***** Task material *****

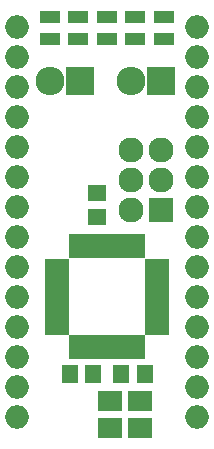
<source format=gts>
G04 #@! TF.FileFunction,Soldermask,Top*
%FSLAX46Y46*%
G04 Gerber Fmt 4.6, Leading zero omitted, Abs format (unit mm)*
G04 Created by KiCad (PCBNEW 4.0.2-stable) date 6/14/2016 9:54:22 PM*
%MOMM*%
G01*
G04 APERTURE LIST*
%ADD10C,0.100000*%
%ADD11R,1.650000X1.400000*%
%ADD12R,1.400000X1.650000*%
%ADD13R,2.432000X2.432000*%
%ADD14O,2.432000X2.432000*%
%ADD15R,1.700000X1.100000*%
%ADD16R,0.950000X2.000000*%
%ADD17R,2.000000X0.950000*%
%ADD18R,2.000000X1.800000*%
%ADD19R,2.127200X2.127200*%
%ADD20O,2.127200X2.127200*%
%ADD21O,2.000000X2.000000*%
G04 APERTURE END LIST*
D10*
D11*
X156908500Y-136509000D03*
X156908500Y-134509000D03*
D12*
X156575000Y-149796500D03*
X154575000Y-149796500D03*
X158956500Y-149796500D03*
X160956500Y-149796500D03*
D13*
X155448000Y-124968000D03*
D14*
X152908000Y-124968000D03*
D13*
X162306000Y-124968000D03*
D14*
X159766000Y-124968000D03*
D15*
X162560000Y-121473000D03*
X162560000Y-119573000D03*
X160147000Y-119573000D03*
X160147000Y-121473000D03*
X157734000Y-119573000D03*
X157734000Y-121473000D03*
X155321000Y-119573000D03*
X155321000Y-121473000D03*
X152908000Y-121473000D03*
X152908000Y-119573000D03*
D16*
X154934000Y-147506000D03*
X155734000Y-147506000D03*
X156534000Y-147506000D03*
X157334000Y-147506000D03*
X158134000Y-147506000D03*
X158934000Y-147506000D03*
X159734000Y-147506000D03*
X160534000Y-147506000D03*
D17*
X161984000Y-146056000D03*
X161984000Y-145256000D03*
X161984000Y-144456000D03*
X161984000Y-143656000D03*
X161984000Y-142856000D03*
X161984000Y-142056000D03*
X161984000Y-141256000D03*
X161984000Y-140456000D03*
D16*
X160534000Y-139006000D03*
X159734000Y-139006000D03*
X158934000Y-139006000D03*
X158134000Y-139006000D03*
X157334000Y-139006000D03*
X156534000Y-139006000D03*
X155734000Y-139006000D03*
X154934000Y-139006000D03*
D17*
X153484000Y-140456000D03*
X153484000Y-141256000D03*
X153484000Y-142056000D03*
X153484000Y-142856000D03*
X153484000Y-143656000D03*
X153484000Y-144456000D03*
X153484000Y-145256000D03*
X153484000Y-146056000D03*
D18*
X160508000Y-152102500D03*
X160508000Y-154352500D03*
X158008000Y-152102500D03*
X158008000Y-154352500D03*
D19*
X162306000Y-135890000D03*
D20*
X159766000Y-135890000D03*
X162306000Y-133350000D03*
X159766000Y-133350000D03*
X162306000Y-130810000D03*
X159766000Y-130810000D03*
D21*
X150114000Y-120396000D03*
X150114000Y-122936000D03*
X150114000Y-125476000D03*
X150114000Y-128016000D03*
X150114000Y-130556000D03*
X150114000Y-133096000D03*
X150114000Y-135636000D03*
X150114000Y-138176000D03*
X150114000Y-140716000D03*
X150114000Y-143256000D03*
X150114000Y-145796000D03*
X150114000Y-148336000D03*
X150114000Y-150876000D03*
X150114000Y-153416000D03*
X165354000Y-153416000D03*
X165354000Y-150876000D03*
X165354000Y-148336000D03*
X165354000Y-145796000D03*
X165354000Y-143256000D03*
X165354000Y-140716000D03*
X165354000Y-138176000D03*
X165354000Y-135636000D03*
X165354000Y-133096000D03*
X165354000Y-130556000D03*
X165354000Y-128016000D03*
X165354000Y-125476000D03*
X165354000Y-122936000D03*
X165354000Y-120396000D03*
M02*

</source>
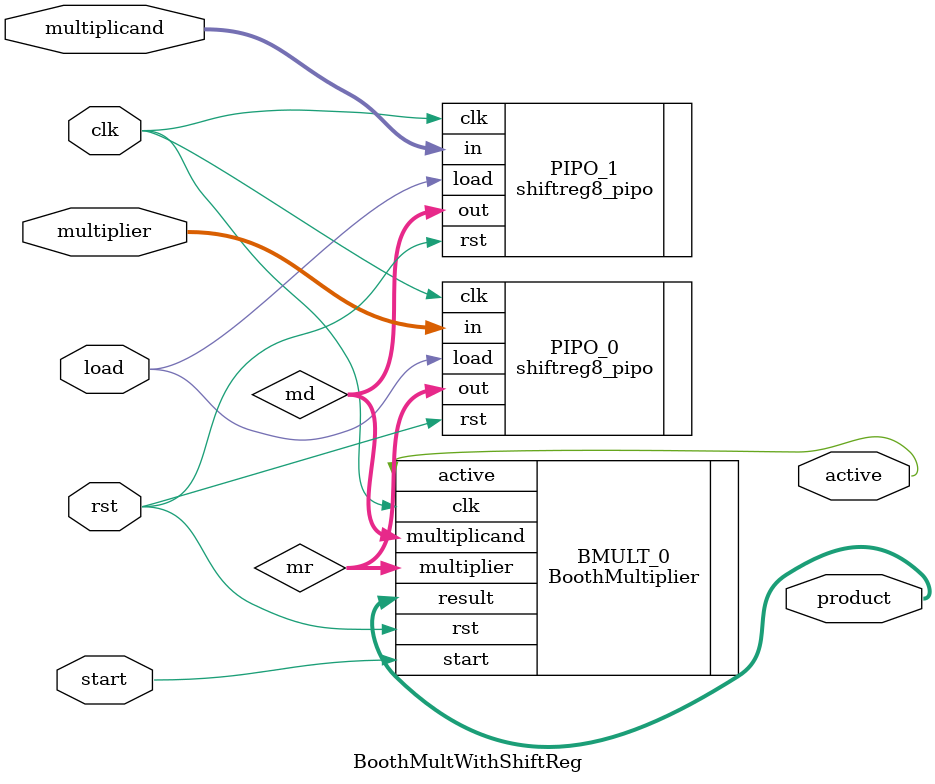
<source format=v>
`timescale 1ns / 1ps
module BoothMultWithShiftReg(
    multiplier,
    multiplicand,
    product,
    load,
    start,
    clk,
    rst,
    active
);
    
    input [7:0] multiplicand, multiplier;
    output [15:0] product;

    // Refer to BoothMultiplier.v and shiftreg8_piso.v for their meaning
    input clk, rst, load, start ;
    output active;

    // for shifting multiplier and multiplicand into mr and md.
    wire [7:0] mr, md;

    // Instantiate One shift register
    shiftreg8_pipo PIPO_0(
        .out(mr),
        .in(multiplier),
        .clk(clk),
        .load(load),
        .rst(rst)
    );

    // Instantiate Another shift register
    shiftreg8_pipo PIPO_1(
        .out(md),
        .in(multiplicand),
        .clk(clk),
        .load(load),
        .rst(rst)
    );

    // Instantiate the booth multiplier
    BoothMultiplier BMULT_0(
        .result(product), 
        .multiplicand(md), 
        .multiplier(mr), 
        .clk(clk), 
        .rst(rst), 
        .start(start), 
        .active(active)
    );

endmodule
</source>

*****
***** Task material *****

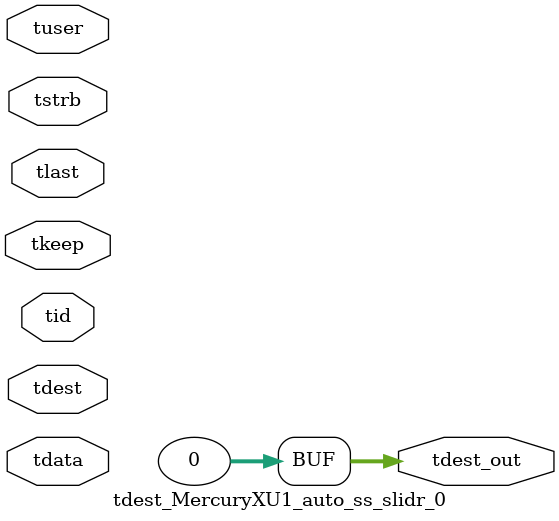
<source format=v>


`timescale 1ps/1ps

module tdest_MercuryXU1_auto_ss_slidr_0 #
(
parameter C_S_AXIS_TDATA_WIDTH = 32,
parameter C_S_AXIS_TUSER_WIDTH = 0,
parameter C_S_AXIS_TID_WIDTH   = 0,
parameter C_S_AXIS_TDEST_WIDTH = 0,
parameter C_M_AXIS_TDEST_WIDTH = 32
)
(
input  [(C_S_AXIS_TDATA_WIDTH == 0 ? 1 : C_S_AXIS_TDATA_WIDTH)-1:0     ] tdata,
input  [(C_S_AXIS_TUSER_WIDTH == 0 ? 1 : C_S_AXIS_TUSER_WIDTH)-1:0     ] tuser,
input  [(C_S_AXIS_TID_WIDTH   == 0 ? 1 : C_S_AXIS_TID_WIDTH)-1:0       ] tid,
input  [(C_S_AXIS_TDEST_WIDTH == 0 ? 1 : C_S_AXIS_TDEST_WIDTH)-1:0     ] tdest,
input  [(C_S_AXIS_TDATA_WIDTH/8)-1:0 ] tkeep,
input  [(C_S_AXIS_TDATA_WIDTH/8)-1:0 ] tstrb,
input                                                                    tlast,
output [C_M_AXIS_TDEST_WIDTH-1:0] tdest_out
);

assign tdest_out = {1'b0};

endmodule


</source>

*****

Assignment: Would you filter the records and copy out each line containing "Instantiate"?

Exercise output:
    // Instantiate One shift register
    // Instantiate Another shift register
    // Instantiate the booth multiplier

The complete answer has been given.